Reasons HJV17 and I will never go on a date: 

  1. His headline, “Looking to meet new people” was recently updated. Before that he just had, “I’m here to send countless emails and winks to women who will never have sex with me.”
  2. His user name is one character away from the scariest STD in the world.
  3. He’s 37 and seeking women 18+. Six years older would be much too old, but 19 years younger is kosher AND legal.
  4. His entire “About Me” is 32 words, if you include “etc.” and he probably just threw that in to meet the 200 character minimum.
  5. He’s another gray silhouette, and I’m usually into the three-dimensional types.


Is this in appropriate occasion to say, “Fuck my life”?


Hot Mess: Volume 11

In general, I have pretty high self-esteem, some might even call it “cockiness.”

I know I’m not all that painful on the eyes. I’m pretty witty, laidback, self-sufficient, and low-maintenance.
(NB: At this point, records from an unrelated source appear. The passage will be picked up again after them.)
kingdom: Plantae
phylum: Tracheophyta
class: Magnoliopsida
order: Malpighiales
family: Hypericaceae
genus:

Also, I could probably kick your ass. This is, perhaps, why I’m perpetually the best friend with whom people really SHOULD be in love, but… There’s always a big “but”…

I’m also aware that many women do not carry themselves with or feel the same sense of confidence that I do. Which is why this is such a terrible first message.

It’s a fucking virtual head pat.

This message says:

  • You seem nice. Too bad your life blows.
  • I’m not quite sure why no-one wants you, but there must be a reason.
  • You seem hot, so you must be crazy.
  • I don’t understand why cupid keeps making you gargle his sweaty balls. You seem cool enough to me.

To add to the low blow, one knows it’s from someone who’s in exactly the same position, someone who thinks he’s a pretty good catch, despite the fact that he’s fictionally 92 years old and who has many interests not limited to, but including, women between the ages of 18 and 45.

Nothing says, “I’m just looking for a someone with (semi)functioning female parts” like a thirty year age range.
Don’t give me any of that, “Age is just a number” bullshit. No one says that or believes it except teenage girls who think they’re in love with guys old enough to buy them liquor, child molesters, old rich guys with trophy wives, and the gold-diggers waiting for them to die.

This message is only a confirmation for my “fuck it” inclination. Until my membership runs out, Match’s sole purpose is for providing me with entertainment while I get matched with myself and heal from their previous “matches”.